Predictive (or analytical) AI is a collection of algorithms that help you understand existing data and predict what's likely to happen next. Based on historical patterns, predictive AI models learn to forecast outcomes, surface insights, and drive smarter decisions.

Prompt engineering

Prompt engineering is the act of writing and re-writing prompts to produce outputs that align with your users' expectations. A well-written prompt:

  • States how the LLM should build its response.
  • Consists of multiple components that can be versioned, tested, and improved over time.
  • Can act as a shared artifact for collaboration across teams.
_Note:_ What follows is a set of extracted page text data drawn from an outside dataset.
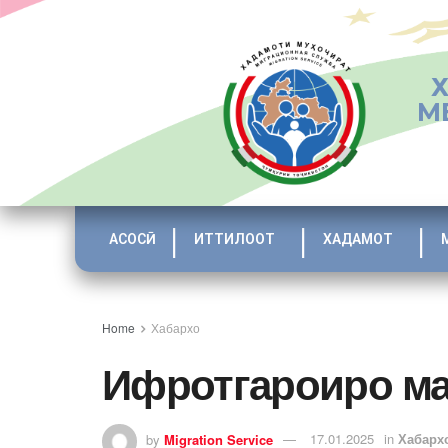
М
АСОСӢ
ИТТИЛООТ
ХАДАМОТ
Home
Хабархо
Ифротгароиро ма
by
Migration Service
17.01.2025
in
Хабарх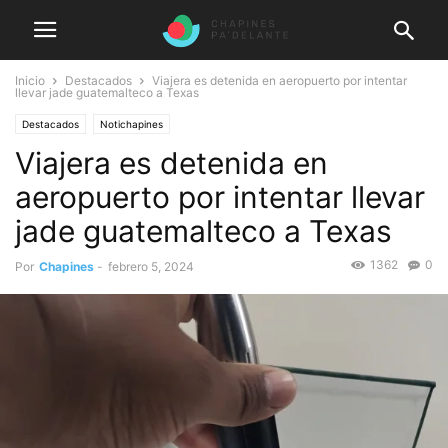
Inicio
Destacados
Viajera es detenida en aeropuerto por intentar
llevar jade guatemalteco a Texas
Destacados
Notichapines
Viajera es detenida en
aeropuerto por intentar llevar
jade guatemalteco a Texas
1362
0
Por
Chapines
-
febrero 5, 2024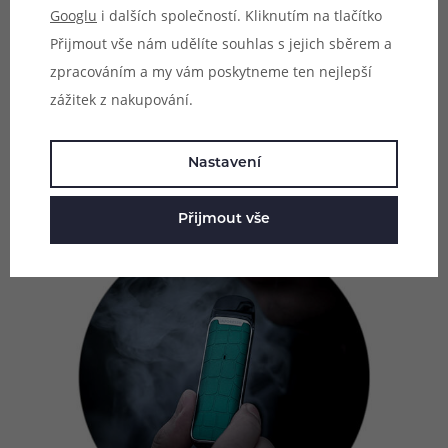
Pro ovládání e-cigarety LUXE Q nebudete potřebovat
Googlu
i dalších společností. Kliknutím na tlačítko
žádné tlačítko. Jednoduše naplníte cartridge e-liquidem,
Přijmout vše nám udělíte souhlas s jejich sběrem a
pár minut vyčkáte a můžete začít potahovat. Potah bude
zpracováním a my vám poskytneme ten nejlepší
zahájen zcela automaticky, zařízení disponuje
zážitek z nakupování.
inteligentním čipem s funkcí automatického spínání,
které se aktivuje potažením z náustku.
Nastavení
Přijmout vše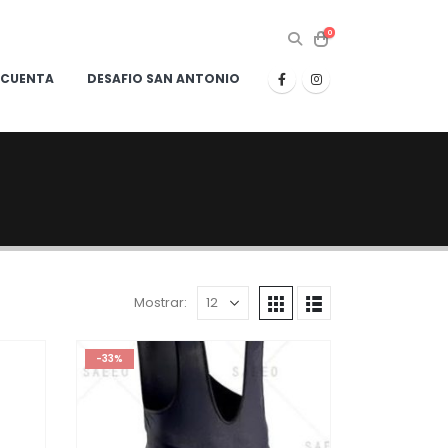
0
 CUENTA
DESAFIO SAN ANTONIO
Mostrar:
-33%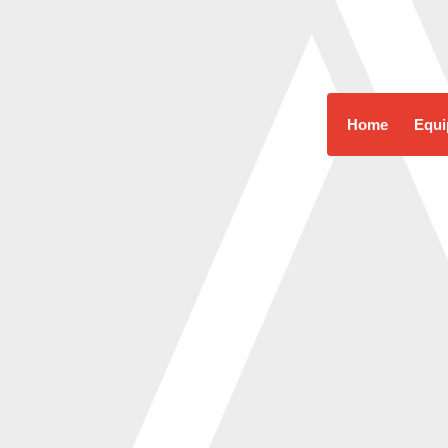
Home
Equi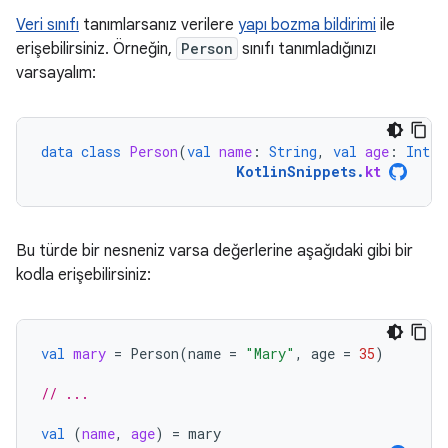
Veri sınıfı
tanımlarsanız verilere
yapı bozma bildirimi
ile
erişebilirsiniz. Örneğin,
Person
sınıfı tanımladığınızı
varsayalım:
data
class
Person
(
val
name
:
String
,
val
age
:
Int
)
KotlinSnippets
.
kt
Bu türde bir nesneniz varsa değerlerine aşağıdaki gibi bir
kodla erişebilirsiniz:
val
mary
=
Person
(
name
=
"Mary"
,
age
=
35
)
// ...
val
(
name
,
age
)
=
mary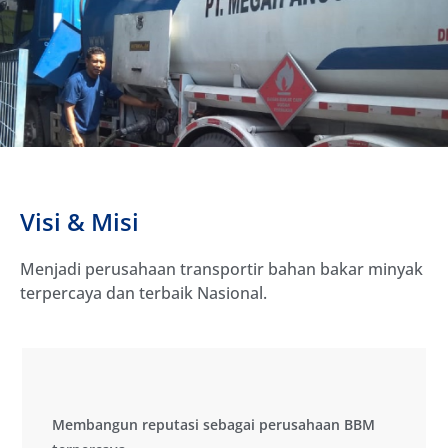
Visi & Misi
Menjadi perusahaan transportir bahan bakar minyak
terpercaya dan terbaik Nasional.
Membangun reputasi sebagai perusahaan BBM
Membangun reputasi sebagai perusahaan BBM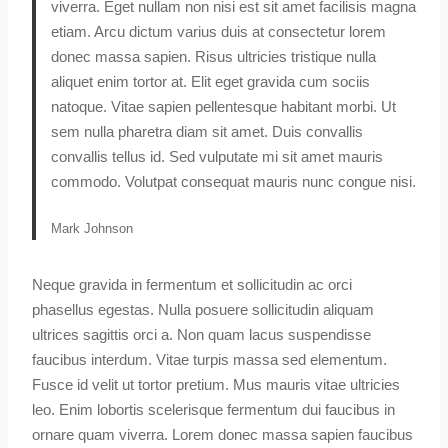
viverra. Eget nullam non nisi est sit amet facilisis magna
etiam. Arcu dictum varius duis at consectetur lorem
donec massa sapien. Risus ultricies tristique nulla
aliquet enim tortor at. Elit eget gravida cum sociis
natoque. Vitae sapien pellentesque habitant morbi. Ut
sem nulla pharetra diam sit amet. Duis convallis
convallis tellus id. Sed vulputate mi sit amet mauris
commodo. Volutpat consequat mauris nunc congue nisi.
Mark Johnson
Neque gravida in fermentum et sollicitudin ac orci
phasellus egestas. Nulla posuere sollicitudin aliquam
ultrices sagittis orci a. Non quam lacus suspendisse
faucibus interdum. Vitae turpis massa sed elementum.
Fusce id velit ut tortor pretium. Mus mauris vitae ultricies
leo. Enim lobortis scelerisque fermentum dui faucibus in
ornare quam viverra. Lorem donec massa sapien faucibus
There are a number of techniques you can take in prompt engineering, which you read about in the Prompt engineering module.

Prompt types

Think of a prompt type as the prompt audience. You can read more about this in the Prompt engineering module.

System prompt

The system prompt is provided by the application developers and defines the model's overall behavior. It can set the model's role ("You're a writing assistant"), expected tone, output format (such as a strict JSON schema), and any global constraints. This prompt remains stable across requests.

User prompt

The user prompt contains the immediate request that leads to an output. The user provides some form of input variables (such as a text selection or expected style), and requests a specific task. For example, "Generate three titles for this post," "Continue this paragraph," or "Make this more formal."